Methods: Structure-guided compound evolution was used to guide design of compounds. Candidate covalent compounds were evaluated for relative binding affinity to TAK1, and the ability to covalently label recombinant TAK1 protein. Co-crystal x-ray structures of selected compounds were additionally solved to guide iterations of compound design. Compounds were evaluated for anti-proliferative activity in TAK1-dependent cell lines from 3 distinct cancer types.

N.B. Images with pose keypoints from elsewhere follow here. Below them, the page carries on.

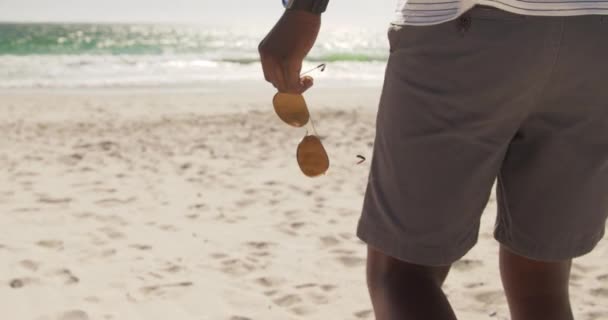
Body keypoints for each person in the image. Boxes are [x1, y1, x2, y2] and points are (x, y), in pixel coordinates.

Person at [258, 0, 608, 319]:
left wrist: (304, 8)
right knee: (542, 276)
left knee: (400, 274)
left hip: (466, 26)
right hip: (595, 36)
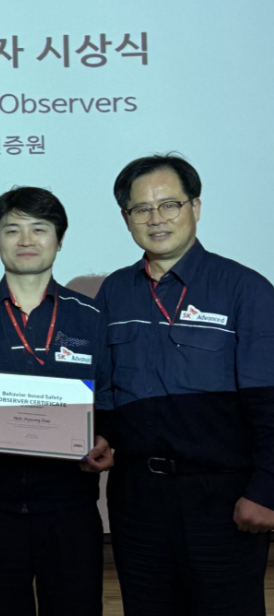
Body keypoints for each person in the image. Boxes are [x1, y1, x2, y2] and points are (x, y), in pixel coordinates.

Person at [96, 154, 274, 616]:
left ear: (195, 206)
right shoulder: (115, 291)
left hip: (221, 498)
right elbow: (108, 390)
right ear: (126, 218)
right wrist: (99, 435)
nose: (156, 219)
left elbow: (269, 403)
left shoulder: (245, 288)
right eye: (141, 209)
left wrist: (265, 490)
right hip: (136, 500)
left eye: (169, 204)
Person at [0, 186, 113, 616]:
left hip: (70, 507)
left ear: (59, 239)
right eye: (12, 229)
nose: (26, 240)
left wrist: (106, 437)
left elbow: (110, 392)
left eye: (40, 228)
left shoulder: (91, 317)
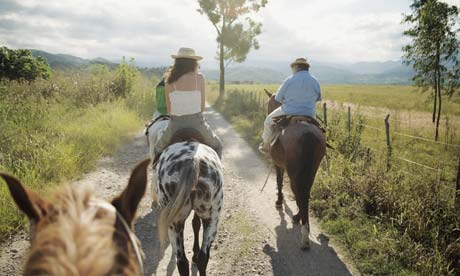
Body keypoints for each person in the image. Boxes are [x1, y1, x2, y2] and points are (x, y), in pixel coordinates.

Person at [153, 47, 223, 158]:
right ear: (193, 63)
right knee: (218, 146)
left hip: (175, 125)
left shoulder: (169, 81)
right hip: (198, 124)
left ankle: (156, 173)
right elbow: (202, 108)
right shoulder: (199, 78)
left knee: (157, 150)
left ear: (177, 63)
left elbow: (170, 110)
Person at [259, 57, 322, 153]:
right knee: (320, 130)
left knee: (267, 121)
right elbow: (318, 98)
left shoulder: (289, 80)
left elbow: (278, 98)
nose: (292, 70)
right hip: (309, 113)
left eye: (293, 68)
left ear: (296, 67)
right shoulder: (315, 81)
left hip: (288, 111)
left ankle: (266, 144)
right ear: (306, 68)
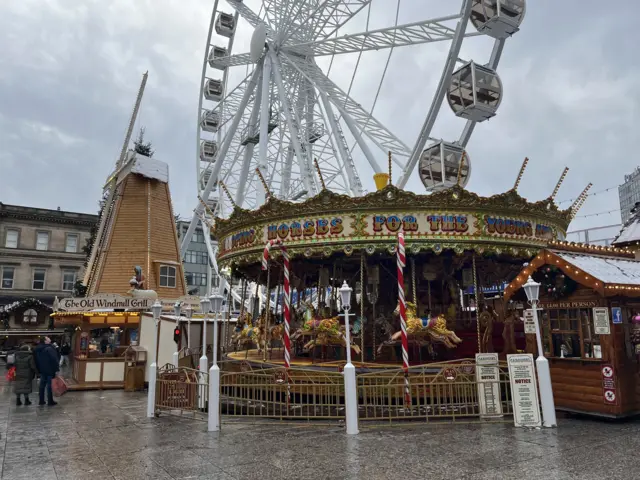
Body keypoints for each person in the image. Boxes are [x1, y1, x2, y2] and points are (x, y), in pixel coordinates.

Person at [33, 337, 59, 406]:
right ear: (45, 341)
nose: (49, 339)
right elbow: (54, 359)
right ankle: (50, 401)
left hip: (42, 369)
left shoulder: (37, 349)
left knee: (42, 385)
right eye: (48, 338)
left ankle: (41, 401)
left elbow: (35, 360)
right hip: (50, 369)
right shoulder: (50, 348)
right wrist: (56, 369)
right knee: (49, 386)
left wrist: (38, 370)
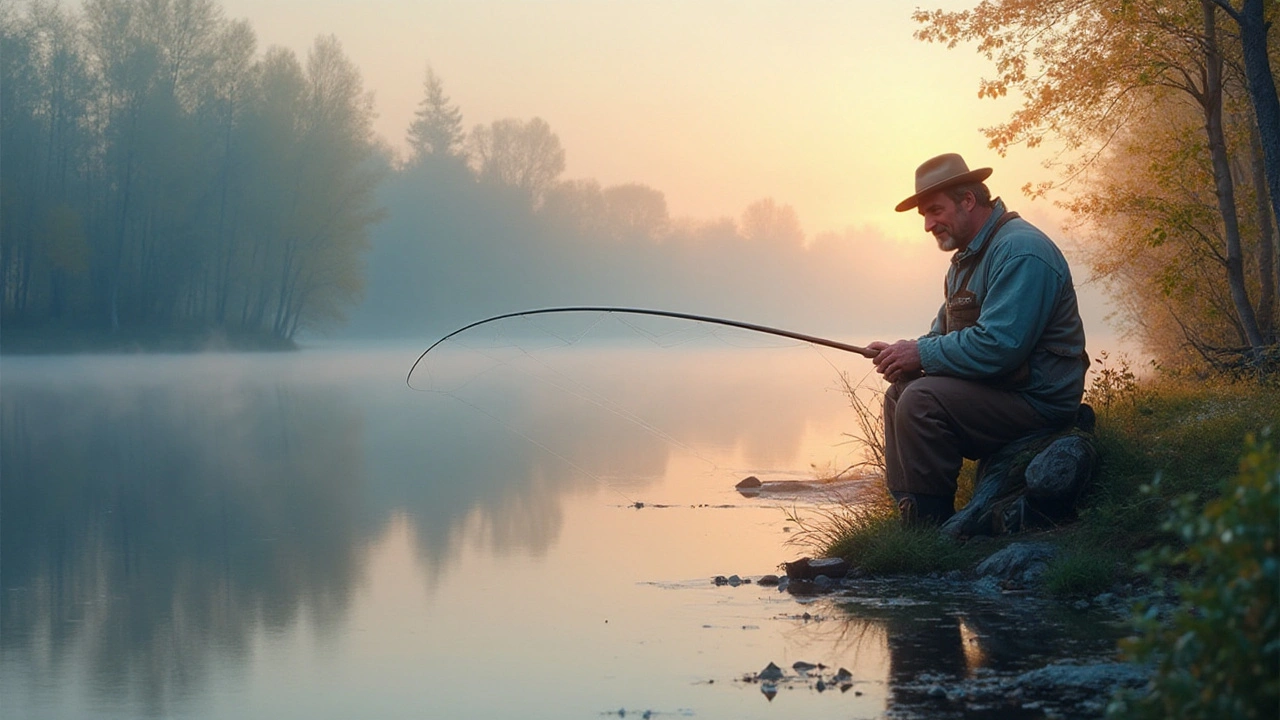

Results: Co-crystal structures of TAK1 in complex with the pyrrolopyrimidine-based compound CPT1691 showed an unexpected binding mode leading to the hypothesis that substitution of the pyrrolopyrimidine for a simpler pyrimidine would provide synthetically simpler routes to compounds which covalently bind to Cys-174. This substitution was tolerated, yielding potent TAK1-binding compounds which were further evolved to optimize differential selectivity between TAK1 and other highly related kinases such as MEK1, ERK2 and FLT3. Additional co-crystal structures of these compounds were solved. These inhibitors showed anti-proliferative activity in various TAK1-dependent colon cancer cells (LoVo, SW620, SK-CO-1), pancreatic cancer cells (PANC-1, AsPc-1 and Colo357FG cell lines) and renal cancer cells.
Conclusions: Covalent pyrimidine-based TAK1 probes provide an effective means of TAK1 inhibition that may have value as therapeutic agents and scientific tools.
Citation Format: Deepak Gurbani, Li Tan, Scott Ficarro, John C. Hunter, William Singer, Faviola B. Vazquez, Ting Xie, Sang Min Lim, Jarrod Marto, Nathanael S. Gray, Kenneth D. Westover. Structure guided development of irreversible inhibitors for TAK1. [abstract]. In: Proceedings of the AACR-NCI-EORTC International Conference: Molecular Targets and Cancer Therapeutics; 2015 Nov 5-9; Boston, MA. Philadelphia (PA): AACR; Mol Cancer Ther 2015;14(12 Suppl 2):Abstract nr A178.